While I waited for the guy to come change my tire (thank God for Better World Club, our AAA alternative), I had an hour or so to kill. Luckily I wasn't injured in my little accident and the only damage to my car was the ruined tire. But it scared me enough to get my mind going, to remind me how easy it is to get thrown off track, how precious each day is when we're not guaranteed a tomorrow.

Several years ago I read the book Conscious Loving by Gay Hendricks, and one idea really stuck with me. Hendricks says there are certain lessons we each need to learn, that the universe is determined to teach us one way or another. (I promise not to throw the word "universe" aroud this venue too much...) He says it's up to us whether we choose to be conscious in our lives and pay attention to the gentle lessons that come our way, or whether the universe is forced to teach us lessons the hard way. I don't remember if the book uses this particular word, but I think of the hard route to life's lessons as the "sledgehammer approach". I've had to learn one or two lessons that way, so ever since reading that book I try to be conscious enough in my life that my lessons will come to me in a fairly gentle manner.

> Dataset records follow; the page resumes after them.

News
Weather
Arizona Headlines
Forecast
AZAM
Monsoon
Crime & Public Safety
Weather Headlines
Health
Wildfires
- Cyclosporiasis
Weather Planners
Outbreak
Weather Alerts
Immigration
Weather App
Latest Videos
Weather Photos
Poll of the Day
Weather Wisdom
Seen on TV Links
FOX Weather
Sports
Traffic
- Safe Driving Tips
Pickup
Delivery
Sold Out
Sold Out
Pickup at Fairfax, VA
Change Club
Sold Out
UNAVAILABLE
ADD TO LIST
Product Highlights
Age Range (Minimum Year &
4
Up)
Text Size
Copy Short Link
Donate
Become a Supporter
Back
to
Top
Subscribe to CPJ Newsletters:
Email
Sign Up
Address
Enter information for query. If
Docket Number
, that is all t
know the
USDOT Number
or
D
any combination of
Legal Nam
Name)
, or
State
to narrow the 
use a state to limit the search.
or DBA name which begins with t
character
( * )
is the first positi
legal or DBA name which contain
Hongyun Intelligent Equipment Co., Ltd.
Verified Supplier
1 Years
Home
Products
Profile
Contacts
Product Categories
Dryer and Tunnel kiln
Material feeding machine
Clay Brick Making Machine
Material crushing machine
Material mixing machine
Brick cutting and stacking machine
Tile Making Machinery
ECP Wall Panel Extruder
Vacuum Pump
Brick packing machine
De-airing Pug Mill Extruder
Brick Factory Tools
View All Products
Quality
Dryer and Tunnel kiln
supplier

Maybe it's not quite accurate to think of slamming my poor little Honda into a block of cement as a "gentle" lesson, but it sure could have been worse.

While I was waiting for my tire-changing angel to arrive this morning, I started thinking that maybe this little accident would serve as my gentle reminder to get back to something that's important to me, but that I've been avoiding for a while — writing. I do a smidge of writing for my job managing web content; I've done some freelance magazine writing; and I wrote in a journal almost every day from the ages of 10 to 34.

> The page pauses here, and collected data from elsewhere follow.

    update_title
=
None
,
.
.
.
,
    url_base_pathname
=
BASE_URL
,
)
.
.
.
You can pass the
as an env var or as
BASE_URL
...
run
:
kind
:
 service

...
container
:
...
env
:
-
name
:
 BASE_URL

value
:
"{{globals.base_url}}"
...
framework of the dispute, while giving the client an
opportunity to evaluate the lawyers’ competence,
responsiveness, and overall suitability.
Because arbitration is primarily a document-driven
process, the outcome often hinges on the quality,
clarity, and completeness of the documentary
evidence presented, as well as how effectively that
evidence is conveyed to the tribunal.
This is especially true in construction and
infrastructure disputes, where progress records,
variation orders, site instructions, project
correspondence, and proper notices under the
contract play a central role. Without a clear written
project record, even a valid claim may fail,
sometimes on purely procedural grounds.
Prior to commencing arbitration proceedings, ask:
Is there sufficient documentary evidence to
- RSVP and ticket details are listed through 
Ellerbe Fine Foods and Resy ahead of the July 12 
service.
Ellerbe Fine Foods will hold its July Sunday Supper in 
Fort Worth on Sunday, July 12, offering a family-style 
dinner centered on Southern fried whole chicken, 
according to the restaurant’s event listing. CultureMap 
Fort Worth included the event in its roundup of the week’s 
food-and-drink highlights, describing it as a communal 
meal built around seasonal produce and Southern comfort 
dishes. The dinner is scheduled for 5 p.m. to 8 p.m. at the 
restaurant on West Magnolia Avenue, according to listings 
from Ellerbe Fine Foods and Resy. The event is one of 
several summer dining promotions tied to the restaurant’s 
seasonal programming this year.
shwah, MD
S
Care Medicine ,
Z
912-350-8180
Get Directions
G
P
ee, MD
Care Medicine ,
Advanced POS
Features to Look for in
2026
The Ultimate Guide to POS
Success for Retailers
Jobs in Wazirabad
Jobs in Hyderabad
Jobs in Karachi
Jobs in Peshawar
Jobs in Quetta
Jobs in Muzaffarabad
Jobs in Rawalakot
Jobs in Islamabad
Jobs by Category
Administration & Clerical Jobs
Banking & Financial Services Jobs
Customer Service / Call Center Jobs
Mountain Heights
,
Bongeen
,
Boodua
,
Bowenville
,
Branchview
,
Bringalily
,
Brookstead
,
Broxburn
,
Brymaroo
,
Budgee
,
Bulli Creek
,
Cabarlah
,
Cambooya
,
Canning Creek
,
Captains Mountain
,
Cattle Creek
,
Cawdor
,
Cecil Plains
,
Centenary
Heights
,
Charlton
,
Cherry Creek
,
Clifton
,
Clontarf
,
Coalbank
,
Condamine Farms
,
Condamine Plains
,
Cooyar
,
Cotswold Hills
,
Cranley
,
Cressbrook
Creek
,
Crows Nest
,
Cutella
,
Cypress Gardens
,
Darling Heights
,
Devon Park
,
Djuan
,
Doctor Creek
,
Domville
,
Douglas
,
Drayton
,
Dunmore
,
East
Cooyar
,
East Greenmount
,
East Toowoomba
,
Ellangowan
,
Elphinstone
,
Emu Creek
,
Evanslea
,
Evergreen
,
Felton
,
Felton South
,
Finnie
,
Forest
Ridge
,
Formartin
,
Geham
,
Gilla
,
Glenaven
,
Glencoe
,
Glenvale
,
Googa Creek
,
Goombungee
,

When I was 34, I met my sweetie, Glen, and in short order I moved to be with him in Fairfield, we got hitched and had a baby, and now we're living this sweet, happy, comfy-cozy family life. I've journaled less since I've had a family because: 1) I guess I tend to journal more when I'm depressed or mad, feelings I haven't had a lot of need for in recent years. 2) Being mom to a toddler keeps me busy! 3) How can I get up early to write when I have a warm hubby I could snuggle with instead? 4) How can I sit at the computer after Jack's in bed when Glen has The Office on the DVR and a spiked mug of hot chocolate ready to go?

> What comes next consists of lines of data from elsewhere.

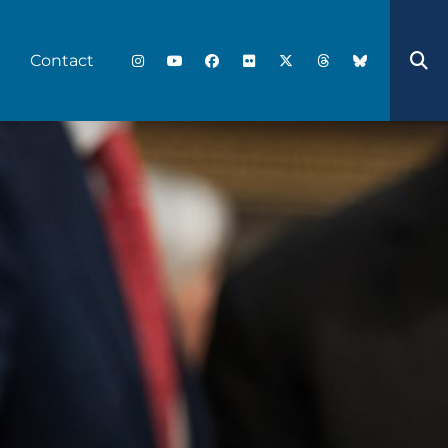
Contact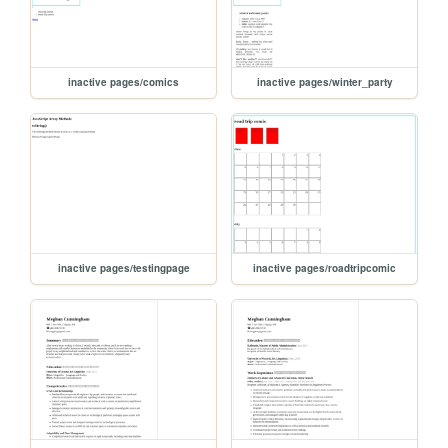
inactive pages/comics
inactive pages/winter_party
inactive pages/testingpage
inactive pages/roadtripcomic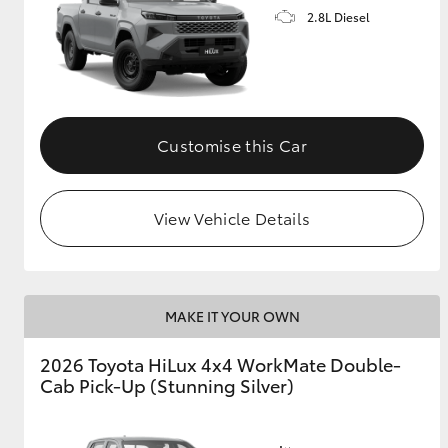
2.8L Diesel
Customise this Car
View Vehicle Details
MAKE IT YOUR OWN
2026 Toyota HiLux 4x4 WorkMate Double-
Cab Pick-Up (Stunning Silver)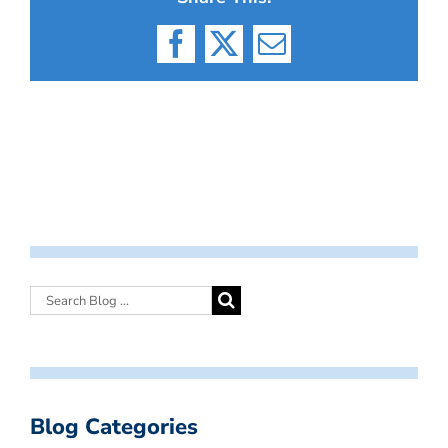
Facebook
X
Email
Blog Categories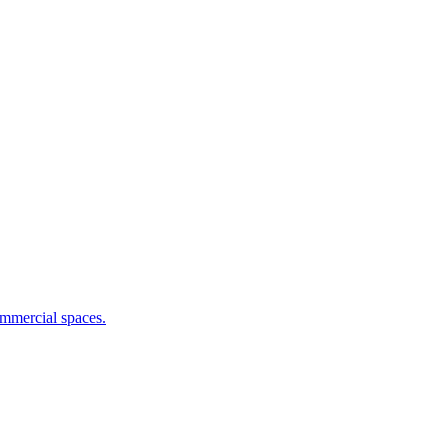
commercial spaces.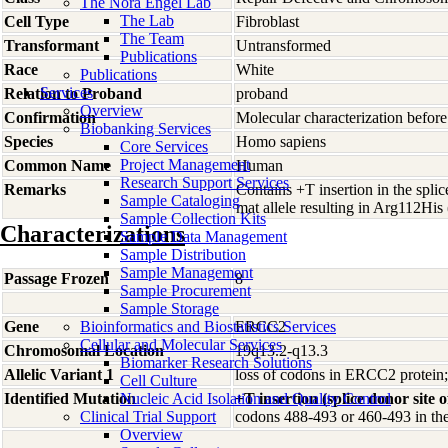
The Nora Engel Lab
The Lab
Cell Type
Fibroblast
The Team
Transformant
Untransformed
Publications
Race
White
Publications
Services
Relation to Proband
proband
Overview
Confirmation
Molecular characterization before
Biobanking Services
Species
Homo
sapiens
Core Services
Project Management
Common Name
Human
Research Support Services
Remarks
Contains +T insertion in the splic
Sample Cataloging
mat allele resulting in Arg112H
Sample Collection Kits
Characterizations
Sample Data Management
Sample Distribution
Sample Management
Passage Frozen
8
Sample Procurement
Sample Storage
Gene
Bioinformatics and Biostatistics Services
ERCC2
Cellular and Molecular Services
Chromosomal Location
19q13.2-q13.3
Biomarker Research Solutions
Allelic Variant 1
loss of codons in ERCC2 pr
Cell Culture
Identified Mutation
Nucleic Acid Isolation and Quality Control
+T insertion (splice donor site o
Clinical Trial Support
codons 488-493 or 460-493 in t
Overview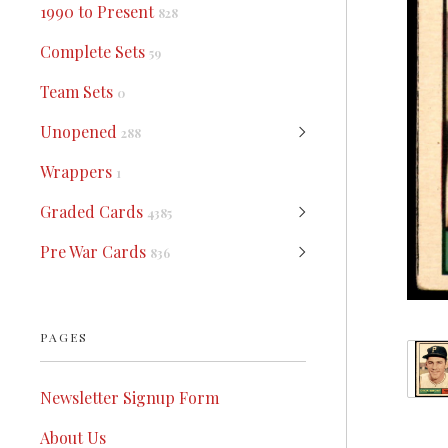
1990 to Present
828
Complete Sets
59
Team Sets
0
Unopened
288
Wrappers
1
Graded Cards
4385
Pre War Cards
836
PAGES
Newsletter Signup Form
About Us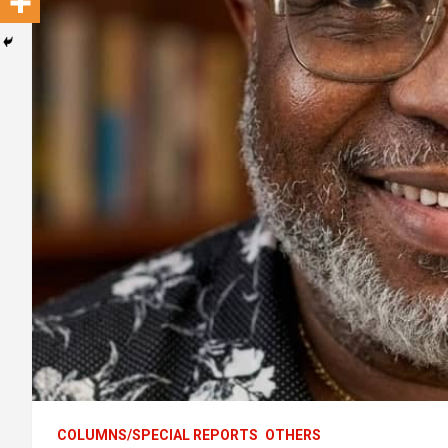
COLUMNS/SPECIAL REPORTS
OTHERS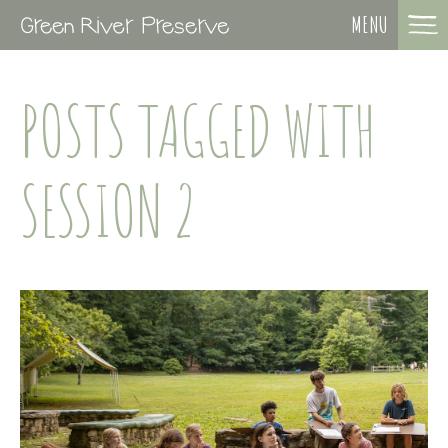
MENU
POSTS TAGGED WITH
SESSION 2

But I do miss writing for myself. I've wanted to do some writing that's more personal than corporate web content or magazine journalism, but more structured than scribbling in a journal. I've rarely written anything personal in a public forum, and I'm slightly apprehensive about it, but I'm going to give it a shot. I think it will be good for me, and maybe there's something from my personal experience that readers can appreciate.